Mechanically, the Settlers of Catan is a game of resource management and economics where the resources of lumber, wool, brick, grain, and ore are generated randomly based on dice rolls and allocated to players who have built settlements adjacent to the resource. The board itself is player constructed, meaning that each of the resource tiles that make up the board and what dice totals generate them are different each time, creating an interesting and unique market economy with every game. Not all resources are created equal, and not all players have equal access to these resources, which leads to interesting trade scenarios and power dynamics that grow and change with every dice roll. Four cards of any resource can be traded for one card of any other, with the opportunity to strike up more favourable deals with other players if you feel like running the risk of assisting an opponent.

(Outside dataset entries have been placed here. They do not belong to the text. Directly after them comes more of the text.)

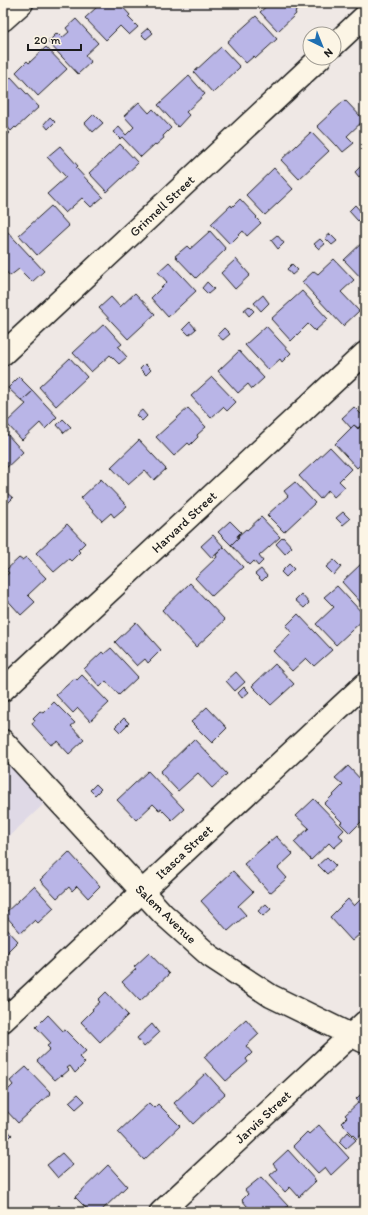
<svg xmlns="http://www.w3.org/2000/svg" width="368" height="1215" viewBox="0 0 368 1215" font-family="Itim,sans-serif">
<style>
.built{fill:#dfd9e6}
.building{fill:#b9b5e7;stroke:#1c1c1c}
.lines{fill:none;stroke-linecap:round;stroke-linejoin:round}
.minor-casing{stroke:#1c1c1c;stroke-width:25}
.minor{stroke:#fcf5e5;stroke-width:22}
.labels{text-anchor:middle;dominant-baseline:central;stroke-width:3.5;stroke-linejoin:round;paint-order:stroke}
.street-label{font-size:13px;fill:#1c1c1c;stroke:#fcf5e5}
</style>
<rect width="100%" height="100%" fill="#efe8e5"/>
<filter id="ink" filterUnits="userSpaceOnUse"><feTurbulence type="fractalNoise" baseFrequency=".025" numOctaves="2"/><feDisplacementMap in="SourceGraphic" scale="8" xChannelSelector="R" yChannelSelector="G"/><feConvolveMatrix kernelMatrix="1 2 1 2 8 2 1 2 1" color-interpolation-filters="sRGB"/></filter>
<g filter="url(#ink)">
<polygon class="built" points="3,758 45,803 3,842"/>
<g class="building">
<polygon points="95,3 119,3 130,15 128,17 138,27 129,35 120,26 106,40 85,18 98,6"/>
<polygon points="270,3 305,3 295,12 296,14 278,31 260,12"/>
<polygon points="256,16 277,39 256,58 254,56 246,63 227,42"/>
<polygon points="76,19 98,43 85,55 91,62 78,74 48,42 57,33 62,38 69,32 66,28"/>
<polygon points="148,28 153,33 146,39 141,34"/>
<polygon points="46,47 67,69 38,96 16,72 27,61 29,63"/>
<polygon points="221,47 240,67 213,93 194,72"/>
<polygon points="189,76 205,94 186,112 189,115 178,127 158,105"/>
<polygon points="11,77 39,107 16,128 15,127 11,131 3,122 3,85"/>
<polygon points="345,100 364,120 347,136 354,143 343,152 337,145 336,146 317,126"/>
<polygon points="139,102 149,113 153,109 171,128 163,136 164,138 156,145 155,144 141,157 122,137 120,139 113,132 119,127 126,135 134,127 124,116"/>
<polygon points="94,114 103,123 93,132 85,123"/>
<polygon points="50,117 55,122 48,129 44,124"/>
<polygon points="3,126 10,133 3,139"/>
<polygon points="311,132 329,151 299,179 281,160"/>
<polygon points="120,144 138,163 107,192 89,173"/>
<polygon points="60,146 78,166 76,168 103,197 91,207 82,198 65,213 47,194 66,177 47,157"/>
<polygon points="361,166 365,171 359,177 355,172"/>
<polygon points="274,168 293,189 265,215 246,195"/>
<polygon points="240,199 257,217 256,218 261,223 247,236 243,231 230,244 211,224 231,205 232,207"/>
<polygon points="355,205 364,215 358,221 349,211"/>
<polygon points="51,206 69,226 37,255 19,235"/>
<polygon points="4,228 44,271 32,282 19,269 10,276 3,268"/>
<polygon points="210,231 226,249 196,278 175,256 187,246 190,249"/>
<polygon points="330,234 337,241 332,245 325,238"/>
<polygon points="277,235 284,243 278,249 271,240"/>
<polygon points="320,239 325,244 319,249 314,244"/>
<polygon points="365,240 365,282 344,260"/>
<polygon points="236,259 250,275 235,289 221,273"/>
<polygon points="334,259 354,280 341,292 359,311 343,326 302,282 314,271 318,274"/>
<polygon points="169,262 196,291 168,317 151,298 167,282 158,272"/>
<polygon points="292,264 298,270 292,275 287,269"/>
<polygon points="207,282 214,289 208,294 202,288"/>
<polygon points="302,291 328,319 315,331 308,324 291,341 271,319"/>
<polygon points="135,293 155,314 128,339 99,308 111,297 120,307"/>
<polygon points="263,295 269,303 261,311 254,303"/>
<polygon points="249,306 254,311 249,316 244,310"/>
<polygon points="190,322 196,329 189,335 183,329"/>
<polygon points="104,324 122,344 118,347 127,357 119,364 110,355 91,372 73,353"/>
<polygon points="266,326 291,353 282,362 280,359 268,370 245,345"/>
<polygon points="224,328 230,334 223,340 217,335"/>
<polygon points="239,351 264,378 252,389 248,384 238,393 218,371"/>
<polygon points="70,358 87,377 56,406 39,387"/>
<polygon points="145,364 151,370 146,375 140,369"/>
<polygon points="19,377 33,391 22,401 8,388"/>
<polygon points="212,377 236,402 227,411 223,407 211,418 191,396"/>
<polygon points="33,391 57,417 45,429 40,423 22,440 6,423 26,404 22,401"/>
<polygon points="354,407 365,418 365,422 358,428 354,425 351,428 342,418"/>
<polygon points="188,408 206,427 197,435 198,437 190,445 188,443 174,456 156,437"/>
<polygon points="142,410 147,416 142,421 136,415"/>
<polygon points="63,419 71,427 64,433 57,425"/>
<polygon points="365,422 365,460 357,468 335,444 354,425 358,429"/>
<polygon points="6,433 23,452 3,471 3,436"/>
<polygon points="139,440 166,469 154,480 145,470 128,485 111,467"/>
<polygon points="330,447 351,469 339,481 345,487 334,497 328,490 320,499 299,476"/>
<polygon points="101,479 127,506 114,517 111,513 102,521 81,498"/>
<polygon points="295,482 315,503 284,532 267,515 288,496 284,491"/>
<polygon points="7,493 13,498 7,504 3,500 3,497"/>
<polygon points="343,512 350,519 343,525 336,518"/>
<polygon points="261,517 280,537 259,556 263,561 258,566 254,561 250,565 231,545 239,537 238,536 246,529 247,530"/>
<polygon points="230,521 241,532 237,536 238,538 231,545 218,532"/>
<polygon points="67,524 85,543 78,550 80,552 71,561 69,559 54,572 36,553"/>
<polygon points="213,535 224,547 212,558 201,546"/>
<polygon points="283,537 292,547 285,554 276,544"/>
<polygon points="224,547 243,567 212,596 195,578 217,557 216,555"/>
<polygon points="26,557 46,578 28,595 35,602 21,615 3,595 3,578 9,573 6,570 19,558 22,560"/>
<polygon points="334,560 341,567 334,575 326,567"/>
<polygon points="289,564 294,569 286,577 281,572"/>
<polygon points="361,564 363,567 365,565 365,607 342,582"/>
<polygon points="261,569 267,576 262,581 255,574"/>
<polygon points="190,583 225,620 196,647 162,610"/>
<polygon points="337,586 365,616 365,618 336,645 316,624 334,607 324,597"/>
<polygon points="301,594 309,603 304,608 295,600"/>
<polygon points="298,614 332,650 314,666 306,658 292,671 273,651 292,633 286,626"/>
<polygon points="136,622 161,650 148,663 145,659 137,666 115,642"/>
<polygon points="111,648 138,677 119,695 106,681 100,687 84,669 102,652 104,654"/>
<polygon points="275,664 294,684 271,705 252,686"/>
<polygon points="236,672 245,682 235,691 226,681"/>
<polygon points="82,675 109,703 90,721 78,708 73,713 56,695 75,678 77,680"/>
<polygon points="244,687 249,692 242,698 238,693"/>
<polygon points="54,702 75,723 71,726 84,740 69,754 57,741 51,745 32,724 35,720 33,718 40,711 43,713"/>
<polygon points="207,707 227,728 212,743 191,722"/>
<polygon points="124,718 129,723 120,732 115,727"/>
<polygon points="194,739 227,774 212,788 198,773 178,791 160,772"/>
<polygon points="348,766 365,784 365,818 350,833 340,823 342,822 324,804 343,785 335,778"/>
<polygon points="148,771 184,809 172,820 161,809 159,810 153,804 136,820 117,800"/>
<polygon points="96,784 101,789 95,795 90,790"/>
<polygon points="314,799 344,830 339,835 343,840 334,848 329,843 311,860 294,842 309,828 296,816"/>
<polygon points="276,836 293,854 278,868 287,878 270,893 244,864"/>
<polygon points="69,852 100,886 88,898 77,886 72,891 69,887 57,898 40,880"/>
<polygon points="327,857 336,866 327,874 318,865"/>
<polygon points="233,871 253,892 238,906 246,915 228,931 201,901"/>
<polygon points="34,886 54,908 38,923 35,920 21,933 4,914"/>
<polygon points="365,895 365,932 362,935 360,934 352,941 330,917 348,899 354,906"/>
<polygon points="266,904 271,909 263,916 258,911"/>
<polygon points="3,925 18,941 8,951 9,952 3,958"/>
<polygon points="149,953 169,974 140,1001 122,982 136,969 134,967"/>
<polygon points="106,992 128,1015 100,1042 81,1022 93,1010 92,1009 100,1002 98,1000"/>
<polygon points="48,1015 63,1031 65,1030 86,1051 79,1057 85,1063 75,1073 70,1066 67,1068 69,1070 62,1076 61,1075 55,1080 37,1061 50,1049 47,1046 51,1043 36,1027"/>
<polygon points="246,1019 259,1034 246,1046 252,1053 246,1059 248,1062 226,1081 204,1057"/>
<polygon points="152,1024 159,1033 144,1047 137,1038"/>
<polygon points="26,1067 51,1093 18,1123 3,1107 3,1095 13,1085 10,1081"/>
<polygon points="206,1073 225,1094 193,1124 174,1103"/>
<polygon points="365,1090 365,1132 357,1139 341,1123 347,1117 345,1115 359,1102 356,1099"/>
<polygon points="78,1094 85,1101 76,1109 69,1102"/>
<polygon points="149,1103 154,1108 158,1104 180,1126 144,1160 118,1132"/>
<polygon points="3,1125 12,1135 3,1144"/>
<polygon points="319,1125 349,1158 331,1175 325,1167 318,1173 293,1146 307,1132 309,1134"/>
<polygon points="348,1132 356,1140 346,1149 339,1142"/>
<polygon points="288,1150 316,1181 299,1197 290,1187 285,1192 270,1175 277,1169 273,1164"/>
<polygon points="62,1153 73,1165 58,1178 47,1165"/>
<polygon points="108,1165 127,1186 100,1212 90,1212 75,1197"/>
<polygon points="261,1177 288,1206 281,1212 252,1212 242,1200 248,1194 245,1190"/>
<polygon points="59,1205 65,1212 51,1212"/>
</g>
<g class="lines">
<defs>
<g id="minor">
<polyline points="3,20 22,3"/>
<polyline points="334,45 365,16"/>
<polyline points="3,354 320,58"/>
<polyline points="3,690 365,353"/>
<polyline points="3,741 163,914 210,956 271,996 365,1042"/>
<polyline points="3,1021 365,684"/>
<polyline points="161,1212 365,1022"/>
</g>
</defs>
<use href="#minor" class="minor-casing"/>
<use href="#minor" class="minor"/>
</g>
</g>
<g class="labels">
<g class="street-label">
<text transform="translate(162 206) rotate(-43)">Grinnell Street</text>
<text transform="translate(184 522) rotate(-43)">Harvard Street</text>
<text transform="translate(184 852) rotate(-43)">Itasca Street</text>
<text transform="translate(166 914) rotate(44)">Salem Avenue</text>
<text transform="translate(263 1117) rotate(-43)">Jarvis Street</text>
</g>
</g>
<rect width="368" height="1215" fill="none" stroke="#fcf5e5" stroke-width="16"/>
<rect x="8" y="8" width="352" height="1199" fill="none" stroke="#1c1c1c" stroke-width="1.5" filter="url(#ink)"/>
<g transform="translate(322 46) rotate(137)"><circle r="19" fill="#fcf5e5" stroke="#a29e95"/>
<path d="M0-3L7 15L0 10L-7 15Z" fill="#1f6fb2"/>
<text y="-6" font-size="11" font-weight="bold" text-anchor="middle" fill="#1c1c1c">N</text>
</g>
<path d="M28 44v6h53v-6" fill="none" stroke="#1c1c1c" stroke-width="2"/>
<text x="34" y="44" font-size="12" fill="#1c1c1c" stroke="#fcf5e5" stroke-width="3" paint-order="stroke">20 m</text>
</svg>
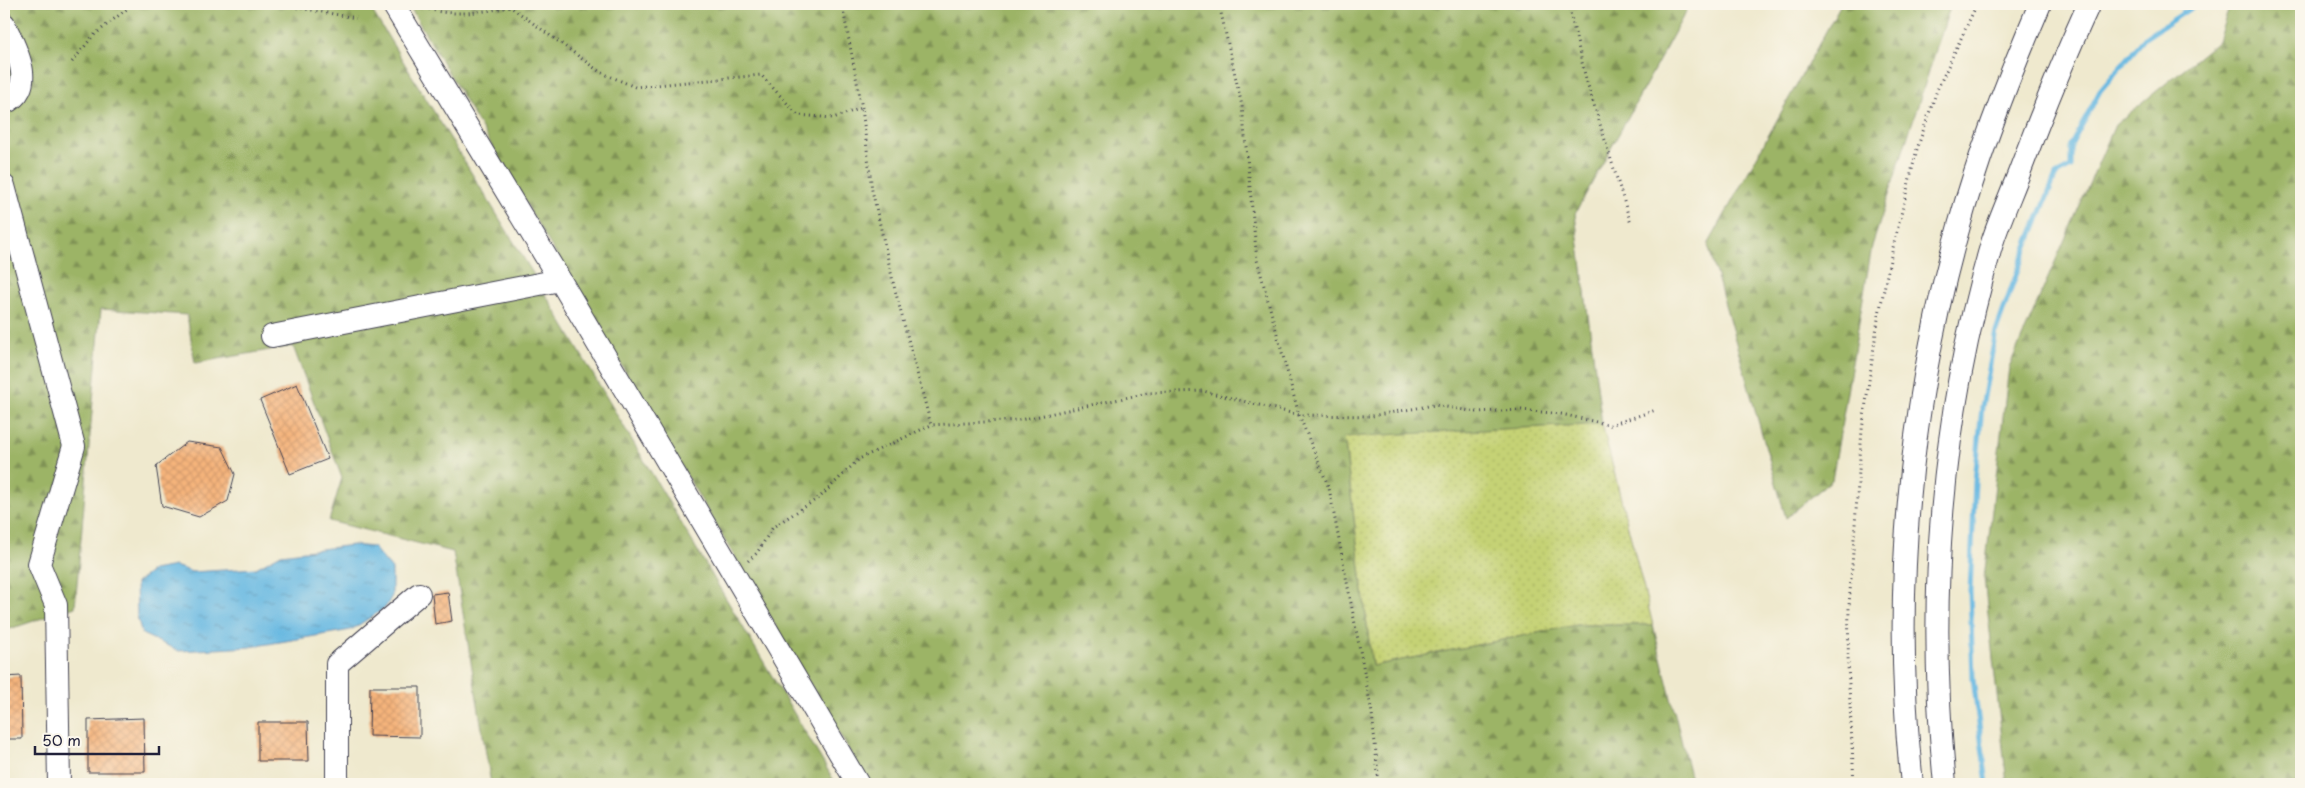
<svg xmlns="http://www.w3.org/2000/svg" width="2305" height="788" viewBox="0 0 2305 788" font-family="'Playpen Sans',sans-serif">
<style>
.grass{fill:url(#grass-dots);stroke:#747a58}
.forest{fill:url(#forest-firs);stroke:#5f6b50}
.water{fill:url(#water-ripples);stroke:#446c8e}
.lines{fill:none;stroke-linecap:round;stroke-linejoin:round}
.stream{stroke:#65b7e1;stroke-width:5}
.building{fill:url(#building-cross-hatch)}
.minor-casing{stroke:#414051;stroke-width:24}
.path{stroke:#414051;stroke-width:3;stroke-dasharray:1 4;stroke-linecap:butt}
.minor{stroke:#fff;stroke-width:22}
</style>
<defs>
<pattern id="grass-dots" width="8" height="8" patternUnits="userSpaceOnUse" patternTransform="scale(1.25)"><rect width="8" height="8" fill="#c5d274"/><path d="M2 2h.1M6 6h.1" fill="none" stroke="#a9b465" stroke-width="1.8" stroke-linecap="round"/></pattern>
<pattern id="forest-firs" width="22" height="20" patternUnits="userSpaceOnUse" patternTransform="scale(1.25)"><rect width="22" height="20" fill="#9cb466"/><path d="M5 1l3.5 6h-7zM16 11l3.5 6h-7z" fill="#7f9255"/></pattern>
<pattern id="water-ripples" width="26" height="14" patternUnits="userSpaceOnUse" patternTransform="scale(1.25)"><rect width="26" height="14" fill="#65b7e1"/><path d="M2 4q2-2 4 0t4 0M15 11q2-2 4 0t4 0" fill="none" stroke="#5394b8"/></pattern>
<pattern id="building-cross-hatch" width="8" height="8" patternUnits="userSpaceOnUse" patternTransform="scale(1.25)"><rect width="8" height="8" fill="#f5b47c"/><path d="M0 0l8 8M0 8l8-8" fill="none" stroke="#d29a6c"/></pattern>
</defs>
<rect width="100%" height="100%" fill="#fbf7ec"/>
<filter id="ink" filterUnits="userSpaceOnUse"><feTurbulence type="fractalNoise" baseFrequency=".02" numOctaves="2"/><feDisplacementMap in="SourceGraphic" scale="10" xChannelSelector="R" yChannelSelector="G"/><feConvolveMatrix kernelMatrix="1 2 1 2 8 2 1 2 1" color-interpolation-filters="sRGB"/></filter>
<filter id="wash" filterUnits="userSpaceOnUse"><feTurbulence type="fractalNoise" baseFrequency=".0096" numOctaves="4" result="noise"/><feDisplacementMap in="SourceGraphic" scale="20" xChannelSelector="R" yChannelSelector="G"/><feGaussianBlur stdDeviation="1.12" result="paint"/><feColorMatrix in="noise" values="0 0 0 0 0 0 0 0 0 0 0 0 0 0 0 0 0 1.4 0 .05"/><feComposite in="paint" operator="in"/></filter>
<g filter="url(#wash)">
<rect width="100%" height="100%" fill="#efe9ce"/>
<path class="grass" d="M1602 424 1653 625H1577L1372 666 1344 436Z"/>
<path class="forest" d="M4 4H368L537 280 836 784H491L453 552 329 521 342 478 293 346 195 363 187 315 101 309 75 607 4 631Z
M408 4H1690L1575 214 1602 424 1344 437 1372 666 1577 625H1653L1692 784H869Z
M1841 4H1951L1872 246 1832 480 1786 518 1708 245Z
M2230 4H2301V784H2007L1984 578 2009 367 2115 125 2218 41Z"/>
<path class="water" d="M353 545 373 547 392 569V596L385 608 351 630 250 647 179 651 142 634 137 616 136 583 153 570 175 566 192 572 256 568 281 554Z"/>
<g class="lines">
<path class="stream" d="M1987 784 1973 679 1970 591 1975 481 1982 407 1996 331 2023 256 2056 175 2071 167V145L2100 91 2145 38 2197 4"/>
</g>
<g id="blocks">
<path class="building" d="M297 384 328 459 290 474 260 400Z
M187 442 222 447 235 474 228 501 199 517 162 506 156 466Z
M448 592 452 621 435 624 432 594Z
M21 676 22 739H4V677Z
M370 687H420V737L369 736Z
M144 718 145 772H88V720Z
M258 722H308L309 761H258Z"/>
</g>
</g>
<g filter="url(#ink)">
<use href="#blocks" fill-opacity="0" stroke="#414051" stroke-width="1"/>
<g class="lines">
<g class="minor-casing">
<path id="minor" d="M393 4 560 280 858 784
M4 24C15 47 39 89 4 103
M4 186 74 446 39 564 56 605 59 784
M272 336 560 280
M337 784V664L419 594
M1912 784C1892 599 1908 406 1959 226 1980 150 2009 76 2040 4
M1945 784C1927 602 1940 416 1993 240 2001 216 2012 192 2021 168 2042 113 2064 58 2089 4"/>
</g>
<path class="path" d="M277 4 356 18
M415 4C445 19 480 12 511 7L600 72 635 87 761 75 798 115 833 118 862 108 872 190 895 290 931 425
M842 4 862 108
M1219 4 1242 106 1257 260 1299 415 1329 488 1372 713 1379 784
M1568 4 1586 79 1631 224
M72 62 93 36 133 4
M748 561 757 553 773 527 820 497 859 459 931 425 1020 420 1148 393 1203 391 1299 415 1372 416 1434 405 1477 412 1522 410 1561 414 1610 425 1656 410
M1854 784 1848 665 1849 606 1862 430 1878 319 1890 260 1917 149 1937 90 1977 4"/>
<use href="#minor" class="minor"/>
</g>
</g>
<rect width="2305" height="788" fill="none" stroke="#fbf7ec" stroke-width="20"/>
<path d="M35 746v8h124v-8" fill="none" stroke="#22223b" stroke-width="2.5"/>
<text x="42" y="746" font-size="15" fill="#22223b" stroke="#fbf7ec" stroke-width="4" paint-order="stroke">50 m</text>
</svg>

The goal of the game is to have enough resources to build a series of settlements to the equivalent of 10 ‘victory points’ in value, with a hierarchy of buildings each being worth a different number of points and also coming with different resource generating perks. New buildings must be connected by one of your own roads and need to be at least 2 road-lengths away from all other settlements. This adds an almost chess-like blocking element to the game as players scramble to accrue resources in an arms race to reach a new, prosperous space on the board.
Settlers of Catan is an elegant example of how just a few simple rules can facilitate complex human behaviours when a certain degree of random chance and inequality is introduced. Each game will run for around an hour or an hour and a half and the standard game can support 3-4 players. Just remember to plan your roads carefully and don’t let your adversaries pull the wool over your eyes.